Outreach activities were performed according the predetermined plan in order to present the research results to society in a simple way. In addition, the results were presented to the scientific community through 4 publications in peer-reviewed international scientific journals and 3 presentations in national/international conferences.
The progress beyond the ‘state-of-the-art’ is depicted by the following:
• A systematic study for the existence of the most promising rocks in the Troodos ophiolite that could be used for CO2 storage was attempted for the first time in this project.
• Novel nanomaterials with tailored properties were developed via the ball milling process.
• Ball-milled quarry wastes were used as additives for the production of environmentally friendly building materials, highlighting the sustainability of the research idea.
• Enhanced weathering experiments were performed for the first time using nanoscale ophiolitic rocks.

The expected potential impact of the research results is described below:
• The results were presented to the scientific community through publications in peer-reviewed international scientific journals and abstracts/presentations in conferences.

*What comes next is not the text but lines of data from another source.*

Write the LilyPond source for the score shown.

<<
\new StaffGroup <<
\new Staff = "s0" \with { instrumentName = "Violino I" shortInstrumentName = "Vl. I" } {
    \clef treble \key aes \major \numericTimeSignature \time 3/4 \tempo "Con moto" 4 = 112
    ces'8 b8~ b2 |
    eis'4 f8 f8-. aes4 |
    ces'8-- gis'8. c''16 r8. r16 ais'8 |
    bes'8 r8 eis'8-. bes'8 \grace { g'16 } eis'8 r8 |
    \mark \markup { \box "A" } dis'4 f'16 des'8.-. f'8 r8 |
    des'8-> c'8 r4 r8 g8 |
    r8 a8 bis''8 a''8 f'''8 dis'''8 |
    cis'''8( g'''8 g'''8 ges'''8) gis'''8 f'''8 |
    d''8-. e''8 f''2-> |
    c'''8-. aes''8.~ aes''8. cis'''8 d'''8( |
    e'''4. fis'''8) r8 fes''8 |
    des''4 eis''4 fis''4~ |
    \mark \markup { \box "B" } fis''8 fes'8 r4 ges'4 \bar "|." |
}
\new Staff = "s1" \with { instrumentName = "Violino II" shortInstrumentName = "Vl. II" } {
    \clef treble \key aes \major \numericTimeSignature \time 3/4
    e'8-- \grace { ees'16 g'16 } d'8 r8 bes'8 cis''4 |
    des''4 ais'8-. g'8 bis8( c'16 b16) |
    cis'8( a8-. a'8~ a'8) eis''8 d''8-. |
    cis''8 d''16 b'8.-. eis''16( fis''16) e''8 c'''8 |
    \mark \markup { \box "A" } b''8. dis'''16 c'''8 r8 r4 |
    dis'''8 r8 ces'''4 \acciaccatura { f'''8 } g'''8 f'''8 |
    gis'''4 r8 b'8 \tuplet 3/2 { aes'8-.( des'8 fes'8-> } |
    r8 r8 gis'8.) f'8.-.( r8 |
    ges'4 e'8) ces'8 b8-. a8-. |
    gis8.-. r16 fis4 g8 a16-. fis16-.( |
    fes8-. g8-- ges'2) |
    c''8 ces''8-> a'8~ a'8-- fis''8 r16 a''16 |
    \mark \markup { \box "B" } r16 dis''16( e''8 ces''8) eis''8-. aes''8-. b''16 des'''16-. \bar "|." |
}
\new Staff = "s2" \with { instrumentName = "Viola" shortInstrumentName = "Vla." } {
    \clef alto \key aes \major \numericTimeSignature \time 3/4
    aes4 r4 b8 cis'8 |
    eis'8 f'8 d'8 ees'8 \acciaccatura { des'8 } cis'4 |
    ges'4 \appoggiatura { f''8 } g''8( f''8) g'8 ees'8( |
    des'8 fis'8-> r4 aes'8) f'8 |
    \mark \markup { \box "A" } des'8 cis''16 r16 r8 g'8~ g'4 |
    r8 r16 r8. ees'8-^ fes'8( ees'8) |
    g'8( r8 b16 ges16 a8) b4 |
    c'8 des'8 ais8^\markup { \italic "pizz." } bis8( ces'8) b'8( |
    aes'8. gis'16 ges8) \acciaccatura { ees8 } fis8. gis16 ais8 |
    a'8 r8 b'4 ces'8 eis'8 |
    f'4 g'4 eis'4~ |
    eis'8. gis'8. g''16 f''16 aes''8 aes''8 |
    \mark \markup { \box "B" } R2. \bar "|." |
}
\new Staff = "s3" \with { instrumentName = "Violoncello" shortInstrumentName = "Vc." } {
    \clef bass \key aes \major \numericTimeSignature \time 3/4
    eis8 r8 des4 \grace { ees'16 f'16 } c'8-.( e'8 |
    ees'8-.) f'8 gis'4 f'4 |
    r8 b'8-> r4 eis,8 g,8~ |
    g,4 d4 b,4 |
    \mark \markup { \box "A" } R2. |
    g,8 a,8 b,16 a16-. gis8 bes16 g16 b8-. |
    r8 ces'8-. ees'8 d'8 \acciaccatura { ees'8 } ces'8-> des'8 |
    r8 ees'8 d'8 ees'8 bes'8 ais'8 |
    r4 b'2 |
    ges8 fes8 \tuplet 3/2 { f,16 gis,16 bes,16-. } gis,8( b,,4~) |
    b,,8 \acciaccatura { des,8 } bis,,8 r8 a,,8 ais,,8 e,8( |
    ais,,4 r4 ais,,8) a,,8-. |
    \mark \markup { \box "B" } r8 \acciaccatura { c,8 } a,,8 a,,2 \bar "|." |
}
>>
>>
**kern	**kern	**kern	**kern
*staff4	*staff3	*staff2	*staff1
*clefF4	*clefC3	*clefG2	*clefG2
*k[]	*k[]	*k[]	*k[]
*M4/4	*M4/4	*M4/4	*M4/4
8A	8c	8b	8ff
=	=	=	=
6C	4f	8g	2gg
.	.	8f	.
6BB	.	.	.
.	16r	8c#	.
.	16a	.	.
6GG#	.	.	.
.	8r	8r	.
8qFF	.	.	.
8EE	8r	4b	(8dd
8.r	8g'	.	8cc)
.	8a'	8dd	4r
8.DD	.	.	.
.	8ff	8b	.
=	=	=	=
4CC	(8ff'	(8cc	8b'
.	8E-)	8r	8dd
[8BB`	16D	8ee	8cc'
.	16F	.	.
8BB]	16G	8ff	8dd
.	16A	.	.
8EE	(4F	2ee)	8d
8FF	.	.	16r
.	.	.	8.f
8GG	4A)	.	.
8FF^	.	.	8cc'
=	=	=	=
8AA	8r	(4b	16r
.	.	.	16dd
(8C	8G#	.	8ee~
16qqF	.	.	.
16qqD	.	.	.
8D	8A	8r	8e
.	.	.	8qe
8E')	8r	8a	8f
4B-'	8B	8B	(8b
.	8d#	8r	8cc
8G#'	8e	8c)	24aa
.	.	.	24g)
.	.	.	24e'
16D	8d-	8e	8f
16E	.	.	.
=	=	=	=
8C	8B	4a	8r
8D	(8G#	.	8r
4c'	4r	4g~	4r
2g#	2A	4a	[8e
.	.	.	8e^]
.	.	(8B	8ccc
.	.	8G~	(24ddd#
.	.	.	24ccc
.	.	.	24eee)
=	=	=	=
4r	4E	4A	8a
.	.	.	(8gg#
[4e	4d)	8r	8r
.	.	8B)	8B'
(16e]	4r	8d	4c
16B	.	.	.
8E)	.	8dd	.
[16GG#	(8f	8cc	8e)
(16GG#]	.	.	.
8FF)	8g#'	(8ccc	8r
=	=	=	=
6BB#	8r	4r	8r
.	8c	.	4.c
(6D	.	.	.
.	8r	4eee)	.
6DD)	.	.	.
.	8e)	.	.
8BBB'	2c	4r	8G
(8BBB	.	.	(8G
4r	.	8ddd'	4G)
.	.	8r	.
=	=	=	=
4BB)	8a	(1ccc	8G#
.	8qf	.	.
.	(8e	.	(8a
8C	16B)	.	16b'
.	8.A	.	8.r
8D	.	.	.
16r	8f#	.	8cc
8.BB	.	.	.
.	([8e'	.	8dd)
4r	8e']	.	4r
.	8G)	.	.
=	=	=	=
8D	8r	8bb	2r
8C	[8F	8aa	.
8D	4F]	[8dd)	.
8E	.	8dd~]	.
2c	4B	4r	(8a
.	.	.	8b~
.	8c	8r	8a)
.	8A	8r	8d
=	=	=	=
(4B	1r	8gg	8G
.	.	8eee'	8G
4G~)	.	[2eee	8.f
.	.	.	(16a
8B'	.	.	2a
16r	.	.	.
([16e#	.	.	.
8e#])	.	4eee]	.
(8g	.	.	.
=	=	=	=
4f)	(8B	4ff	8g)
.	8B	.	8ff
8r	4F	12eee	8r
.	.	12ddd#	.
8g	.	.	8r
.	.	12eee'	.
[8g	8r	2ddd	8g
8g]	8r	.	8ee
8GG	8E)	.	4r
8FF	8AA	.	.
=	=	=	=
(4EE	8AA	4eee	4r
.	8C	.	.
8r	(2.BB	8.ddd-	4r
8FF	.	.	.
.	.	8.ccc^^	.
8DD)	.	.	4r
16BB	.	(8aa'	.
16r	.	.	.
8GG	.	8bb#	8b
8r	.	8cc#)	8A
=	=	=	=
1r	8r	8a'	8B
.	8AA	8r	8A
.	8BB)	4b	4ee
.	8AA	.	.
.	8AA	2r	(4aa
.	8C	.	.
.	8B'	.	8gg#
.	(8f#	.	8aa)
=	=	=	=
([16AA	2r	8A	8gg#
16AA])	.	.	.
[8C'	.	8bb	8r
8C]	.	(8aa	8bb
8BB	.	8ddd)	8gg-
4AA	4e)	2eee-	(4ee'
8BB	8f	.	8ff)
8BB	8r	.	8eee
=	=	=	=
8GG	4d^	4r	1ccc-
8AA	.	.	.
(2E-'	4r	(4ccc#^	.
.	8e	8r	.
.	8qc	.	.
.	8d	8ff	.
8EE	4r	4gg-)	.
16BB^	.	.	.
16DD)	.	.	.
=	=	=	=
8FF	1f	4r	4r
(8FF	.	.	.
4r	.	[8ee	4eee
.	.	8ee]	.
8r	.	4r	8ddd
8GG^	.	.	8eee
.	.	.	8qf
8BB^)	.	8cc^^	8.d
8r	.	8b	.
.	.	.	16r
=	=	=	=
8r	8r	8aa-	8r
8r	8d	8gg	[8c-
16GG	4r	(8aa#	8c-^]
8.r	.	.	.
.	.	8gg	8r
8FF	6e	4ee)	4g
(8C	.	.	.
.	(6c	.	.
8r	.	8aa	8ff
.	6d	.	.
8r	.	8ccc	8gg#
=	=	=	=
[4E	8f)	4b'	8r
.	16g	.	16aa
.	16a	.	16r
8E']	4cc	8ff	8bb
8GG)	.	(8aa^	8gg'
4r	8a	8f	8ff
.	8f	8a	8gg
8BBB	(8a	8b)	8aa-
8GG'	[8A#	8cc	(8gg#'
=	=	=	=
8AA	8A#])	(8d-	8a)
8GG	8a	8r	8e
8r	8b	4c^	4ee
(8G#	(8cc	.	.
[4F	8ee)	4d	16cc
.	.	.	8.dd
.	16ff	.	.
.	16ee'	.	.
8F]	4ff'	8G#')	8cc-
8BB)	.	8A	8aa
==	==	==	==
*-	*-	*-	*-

Hence, it is expected that the results will have a great impact on the scientific community, taking into account that CCS is one of the most timely research fields.
• Similar studies are expected to be performed by other European research teams, increasing European competitiveness and strengthening European excellence in the field of CCS.
• The development of environmentally friendly building materials is expected to attract the interest of industrial sectors worldwide.
• The public was informed in a simple way about the importance of using natural resources for the mitigation of climate change, thereby creating awareness of the importance of CCS technologies to society.
Adsorbed CO2 versus ball milling time for the initial harzburgite and the ball-milled samples.
Increase of the CO2 storage capacity of the dolerite quarry waste after ball milling.